Task details:
Quote the string standardization proposal below word for word, from "This struct is" to "['H', 'e', 'l', 'l', 'o'].".

Given text:
____________
[SIMP] String standardization

Simple Summary

A standard struct representing strings for consistent usage between contracts & standardization of string interfacing with Dapps.

Abstract

The use of strings longer than 31 characters is required for many applications, mostly NFTs, as storing URIs and/or IPFS hashes most often require long strings. Of course, appending several short strings (31 character strings) would allow for longer strings but on-chain usage becomes extremely difficult and inefficient.

This proposal aims at standardizing the string struct in the same way uint256 has been redefined.

In memory (while using the contracts), strings are represented as character arrays. In storage, they are stored as short strings to optimise memory cell space.

Specification

The key words “MUST”, “MUST NOT”, “REQUIRED”, “SHALL”, “SHALL NOT”, “SHOULD”, “SHOULD NOT”, “RECOMMENDED”, “MAY”,

and “OPTIONAL” in this document are to be interpreted as described in RFC-2119.

string struct

This struct is designed to store strings in memory while executing contracts. It stores the string’s length (string.len) as well as a felt pointer representing the string’s content as a single-character array (string.data) e.g. “Hello” would be represented as string.len = 5 and string.data = [0x48, 0x65, 0x6c, 0x6c, 0x6f] or string.data = ['H', 'e', 'l', 'l', 'o'].

struct string:
  member len : felt
  member data : felt*
end

String storage

Most projects will need to be able to store and edit several strings. Using a single storage variable for each string would be impossible, hence using a key-string storage system would be a better choice, where each string is stored and accessed using a unique string_id.

Using character arrays in memory makes it easy to use strings but storing them as such is highly inefficient. To store strings, they SHOULD be stored as an array of short strings.

Two storage variables are then needed:

  • string_ss_len(string_id : felt) -> (ss_len : felt): The number of short strings used for the whole string.
  • strings_data(string_id : felt, index : felt) -> (ss : felt): Each part of the string, indexed from 0 to ss_len-1.
____________
The data:

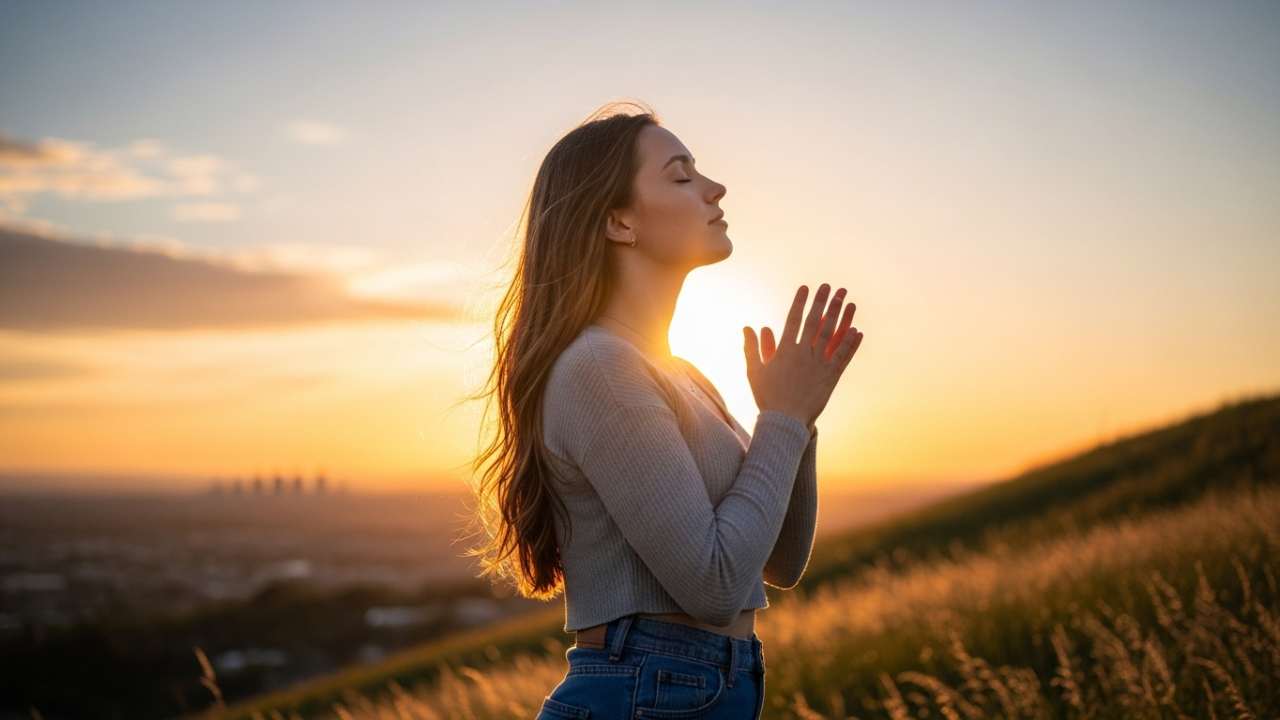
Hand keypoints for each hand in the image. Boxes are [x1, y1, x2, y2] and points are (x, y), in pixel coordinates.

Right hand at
____________
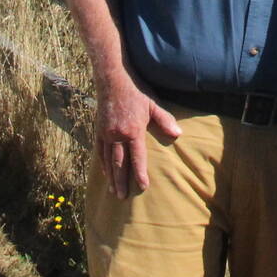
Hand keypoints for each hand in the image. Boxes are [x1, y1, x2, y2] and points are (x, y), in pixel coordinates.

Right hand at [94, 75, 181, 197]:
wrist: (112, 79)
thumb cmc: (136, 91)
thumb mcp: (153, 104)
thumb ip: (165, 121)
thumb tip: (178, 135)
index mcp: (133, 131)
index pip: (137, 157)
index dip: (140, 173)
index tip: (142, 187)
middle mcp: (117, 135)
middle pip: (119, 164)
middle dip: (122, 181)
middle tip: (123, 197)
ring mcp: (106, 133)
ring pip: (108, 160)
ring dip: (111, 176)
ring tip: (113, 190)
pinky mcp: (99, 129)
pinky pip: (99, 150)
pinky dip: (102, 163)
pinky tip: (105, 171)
____________
Exercise output:
This struct is designed to store strings in memory while executing contracts. It stores the string’s length (string.len) as well as a felt pointer representing the string’s content as a single-character array (string.data) e.g. “Hello” would be represented as string.len = 5 and string.data = [0x48, 0x65, 0x6c, 0x6c, 0x6f] or string.data = ['H', 'e', 'l', 'l', 'o'].